# BSA military cycle truck?



## Euphman06 (Sep 21, 2021)

I highly doubt it... But it looks sort of military-ish to me. Any evidence of one of these with military involvement.


----------



## Mercian (Sep 23, 2021)

Hi,

although I can't say anything about this one, I have seen delivery bikes the same or similar to this in use on RAF stations and at BOD Donnington (a huge military equipment storage site in the UK) in the 1980's and 90's when I visited there often. They may have them still!

Best Regards,

Adrian


----------



## Mercian (Oct 6, 2021)

Hi @Euphman06

Coming back to this, I found a 1940 catalogue published on @Wing Your Heel 's website, which identifies this as a BSA Carrier Model 917A. From your photo, and the catalogue image below, it looks nearly complete too.





All for the princely sum of eight Pounds, thirteen shillings and thruppence. (-: Which is about the equivalent of £340 or $465 today.





Image details credit: Wing Your Heels /









						BSA Tradesman’s Bicycles
					

BSA Tradesman’s Delivery Bicycles from 1914 I’ve gone through all the BSA catalogues, and compiled the pages here for the BSA Carrier Bicycle. If I come across more, I’ll add them…




					bsamuseum.wordpress.com
				




Did you buy it?

Best Regards,

Adrian


----------



## Euphman06 (Oct 6, 2021)

Mercian said:


> Hi @Euphman06
> 
> Coming back to this, I found a 1940 catalogue published on @Wing Your Heel 's website, which identifies this as a BSA Carrier Model 917A. From your photo, and the catalogue image below, it looks nearly complete too.
> 
> ...



No didn't buy it.
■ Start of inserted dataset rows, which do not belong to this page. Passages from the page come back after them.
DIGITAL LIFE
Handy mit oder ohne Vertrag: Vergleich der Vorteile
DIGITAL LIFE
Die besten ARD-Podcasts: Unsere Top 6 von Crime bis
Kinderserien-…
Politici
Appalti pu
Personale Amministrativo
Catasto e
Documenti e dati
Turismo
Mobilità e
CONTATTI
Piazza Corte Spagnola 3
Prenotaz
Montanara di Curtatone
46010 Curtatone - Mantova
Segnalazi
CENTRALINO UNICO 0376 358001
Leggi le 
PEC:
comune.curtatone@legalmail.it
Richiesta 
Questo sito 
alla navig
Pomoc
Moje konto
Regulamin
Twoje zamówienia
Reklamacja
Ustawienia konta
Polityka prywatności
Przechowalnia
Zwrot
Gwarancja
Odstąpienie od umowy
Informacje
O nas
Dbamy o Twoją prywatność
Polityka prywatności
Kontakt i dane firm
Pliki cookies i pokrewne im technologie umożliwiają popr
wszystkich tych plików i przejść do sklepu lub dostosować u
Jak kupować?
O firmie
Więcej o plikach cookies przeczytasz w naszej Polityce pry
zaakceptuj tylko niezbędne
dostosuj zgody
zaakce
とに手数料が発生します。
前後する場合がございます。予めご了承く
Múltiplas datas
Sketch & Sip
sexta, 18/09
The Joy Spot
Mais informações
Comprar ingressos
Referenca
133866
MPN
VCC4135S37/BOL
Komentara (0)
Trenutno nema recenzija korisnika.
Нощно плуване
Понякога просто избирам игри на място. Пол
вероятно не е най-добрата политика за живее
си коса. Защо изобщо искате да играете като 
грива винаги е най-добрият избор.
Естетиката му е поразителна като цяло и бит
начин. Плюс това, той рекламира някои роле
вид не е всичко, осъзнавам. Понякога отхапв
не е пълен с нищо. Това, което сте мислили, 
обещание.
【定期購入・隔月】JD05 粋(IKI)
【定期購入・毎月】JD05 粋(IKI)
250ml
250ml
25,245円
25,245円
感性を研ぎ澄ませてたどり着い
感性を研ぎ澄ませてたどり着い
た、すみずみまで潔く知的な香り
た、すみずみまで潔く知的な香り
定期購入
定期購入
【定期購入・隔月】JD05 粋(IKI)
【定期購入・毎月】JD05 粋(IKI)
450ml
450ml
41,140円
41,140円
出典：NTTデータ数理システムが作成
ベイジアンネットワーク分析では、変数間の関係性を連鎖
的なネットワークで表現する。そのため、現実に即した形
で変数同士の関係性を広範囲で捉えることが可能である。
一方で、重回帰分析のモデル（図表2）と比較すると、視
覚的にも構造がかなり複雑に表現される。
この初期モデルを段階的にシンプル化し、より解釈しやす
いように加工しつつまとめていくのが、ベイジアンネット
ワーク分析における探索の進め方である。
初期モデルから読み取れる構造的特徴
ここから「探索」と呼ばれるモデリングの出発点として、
The only difference I see is that rod that connects the top of the bracket to the rear axle area. That part is actually what made me think military..if I remember correctly the compax paratrooper folding bike that had the extra bar in the rear triangle was military? Either way... That's what I thought of when I saw this one.


----------



## johnny d (Nov 20, 2021)

Euphman06 said:


> No didn't buy it. The only difference I see is that rod that connects the top of the bracket to the rear axle area. That part is actually what made me think military..if I remember correctly the compax paratrooper folding bike that had the extra bar in the rear triangle was military? Either way... That's what I thought of when I saw this one.



Would love to have it ! Different !


----------